▶ _EXERCISE DIRECTIONS_: In the entries below, find each line with the string "Хлеб" and copy it.

[Version difference data]
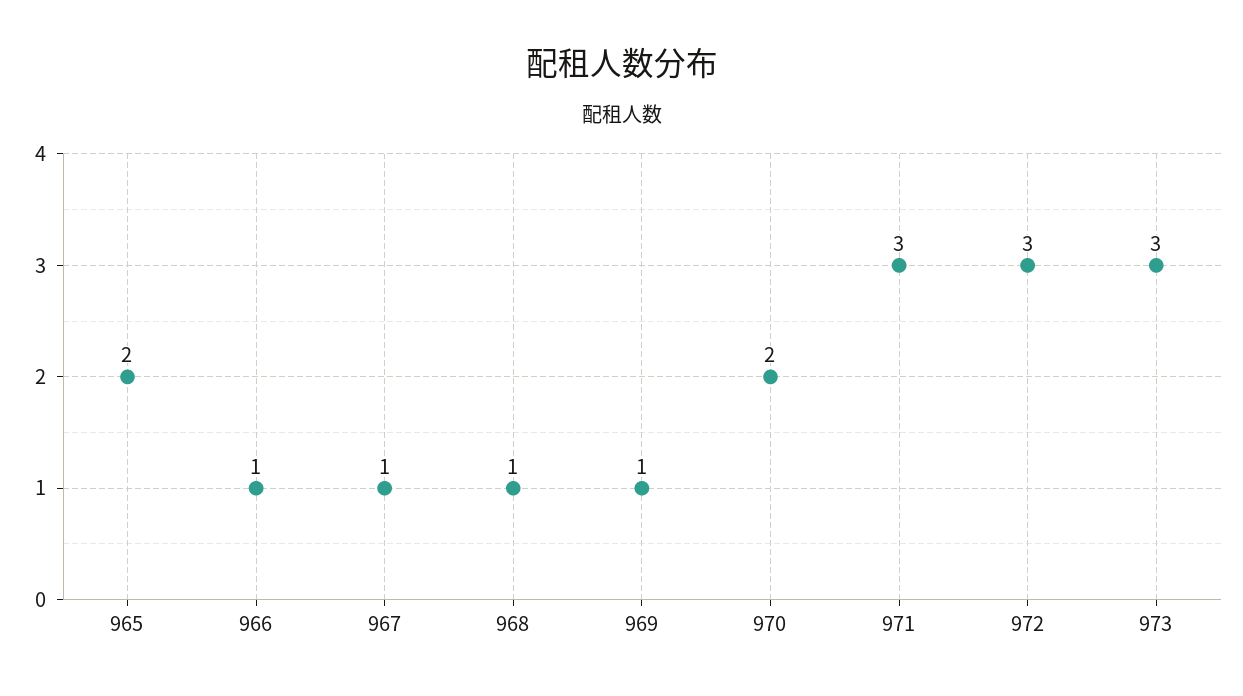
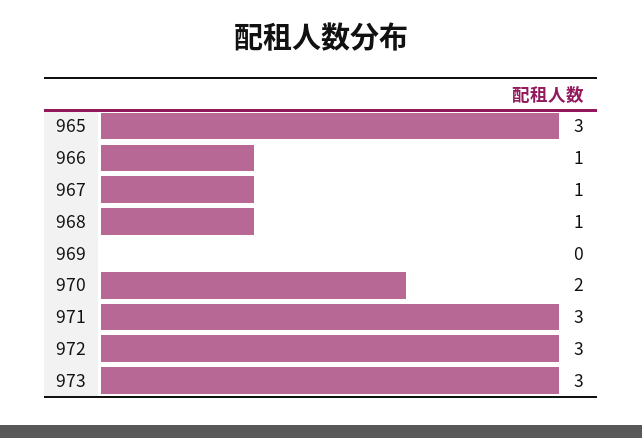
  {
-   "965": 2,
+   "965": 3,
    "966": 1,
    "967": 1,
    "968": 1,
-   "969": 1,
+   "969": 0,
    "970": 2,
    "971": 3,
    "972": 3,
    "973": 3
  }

--

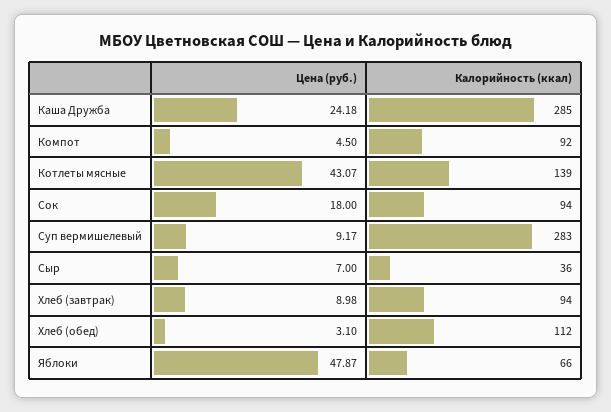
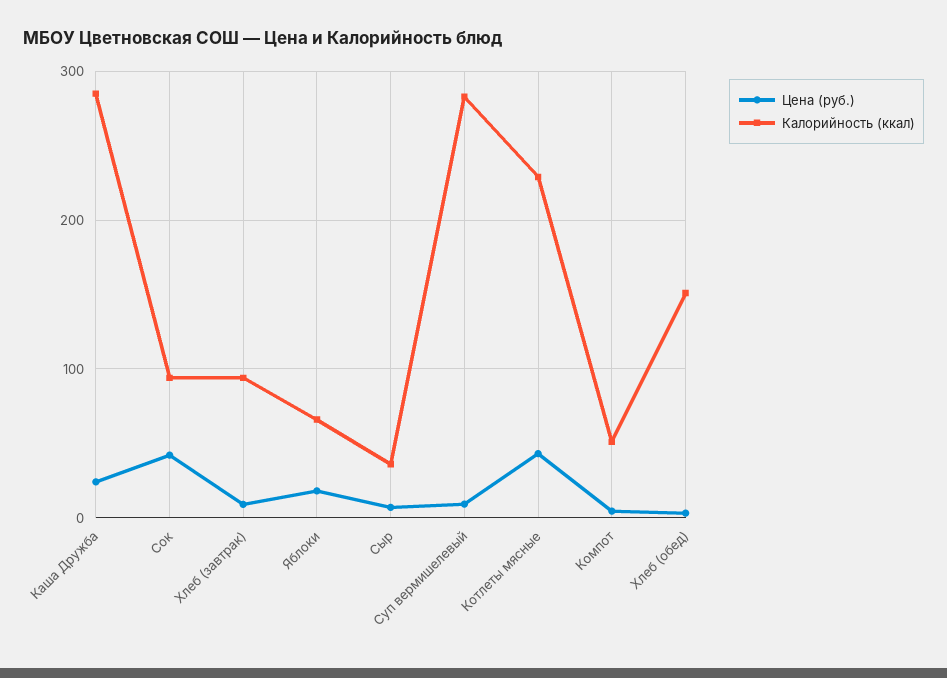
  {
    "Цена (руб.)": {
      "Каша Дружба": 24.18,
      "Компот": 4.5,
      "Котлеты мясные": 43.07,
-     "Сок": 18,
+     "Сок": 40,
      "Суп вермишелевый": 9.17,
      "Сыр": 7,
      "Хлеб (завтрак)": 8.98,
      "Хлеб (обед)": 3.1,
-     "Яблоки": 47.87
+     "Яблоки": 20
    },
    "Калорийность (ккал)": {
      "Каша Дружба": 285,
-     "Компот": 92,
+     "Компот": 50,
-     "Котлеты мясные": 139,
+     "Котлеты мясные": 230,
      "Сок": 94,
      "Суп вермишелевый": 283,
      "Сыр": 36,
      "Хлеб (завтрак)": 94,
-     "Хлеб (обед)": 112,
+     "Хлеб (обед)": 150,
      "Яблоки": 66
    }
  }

==

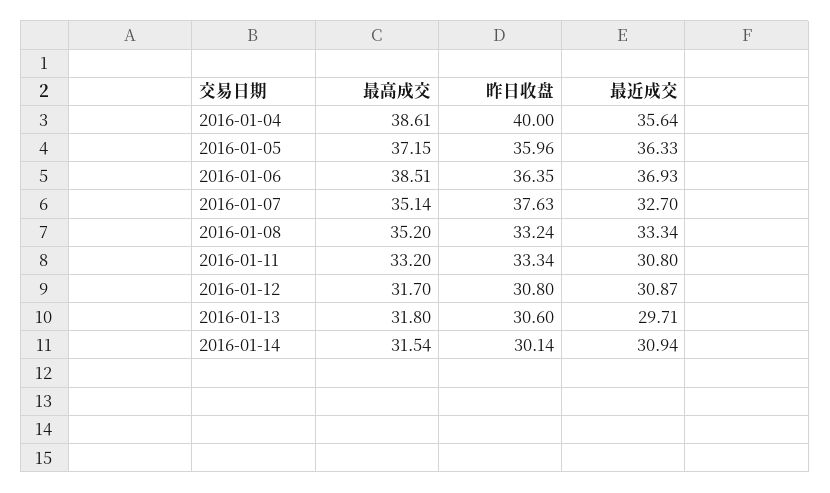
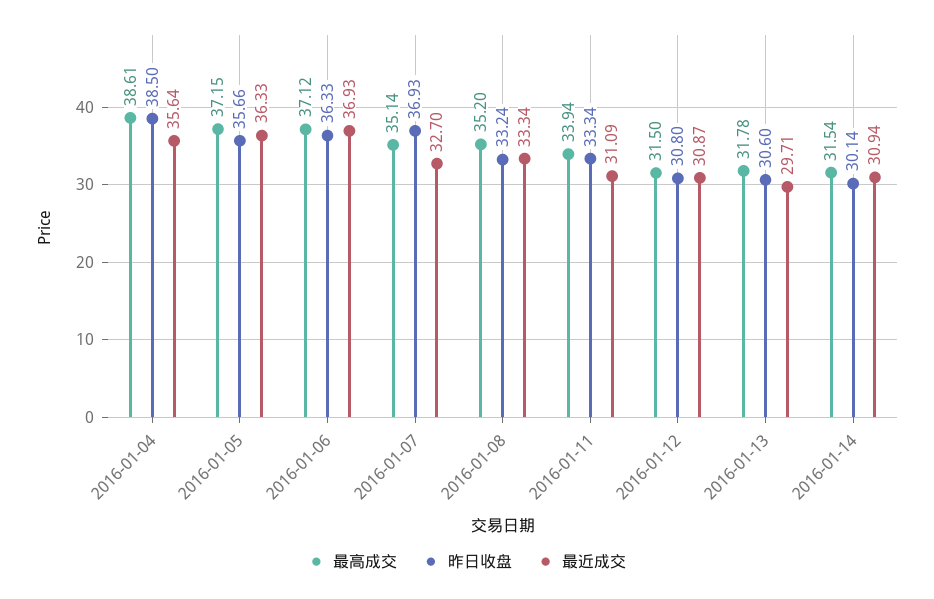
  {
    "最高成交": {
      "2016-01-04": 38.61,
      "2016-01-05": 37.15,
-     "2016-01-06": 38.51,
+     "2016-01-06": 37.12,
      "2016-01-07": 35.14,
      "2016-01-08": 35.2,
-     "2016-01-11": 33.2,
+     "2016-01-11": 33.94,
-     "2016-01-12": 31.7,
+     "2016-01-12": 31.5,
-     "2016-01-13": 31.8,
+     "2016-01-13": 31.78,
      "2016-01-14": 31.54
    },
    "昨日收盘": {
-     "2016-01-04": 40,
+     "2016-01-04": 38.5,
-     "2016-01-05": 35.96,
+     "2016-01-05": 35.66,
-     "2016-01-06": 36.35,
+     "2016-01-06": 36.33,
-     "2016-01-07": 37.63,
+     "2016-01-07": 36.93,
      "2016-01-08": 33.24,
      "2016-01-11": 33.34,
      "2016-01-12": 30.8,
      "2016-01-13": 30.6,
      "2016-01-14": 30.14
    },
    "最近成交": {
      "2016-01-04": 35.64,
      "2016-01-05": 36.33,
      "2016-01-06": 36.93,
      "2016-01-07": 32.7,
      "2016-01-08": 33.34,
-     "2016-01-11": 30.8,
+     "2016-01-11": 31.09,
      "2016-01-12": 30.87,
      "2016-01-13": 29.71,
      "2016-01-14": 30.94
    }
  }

▶ _THE ANSWER_:
      "Хлеб (завтрак)": 8.98,
      "Хлеб (обед)": 3.1,
      "Хлеб (завтрак)": 94,
-     "Хлеб (обед)": 112,
+     "Хлеб (обед)": 150,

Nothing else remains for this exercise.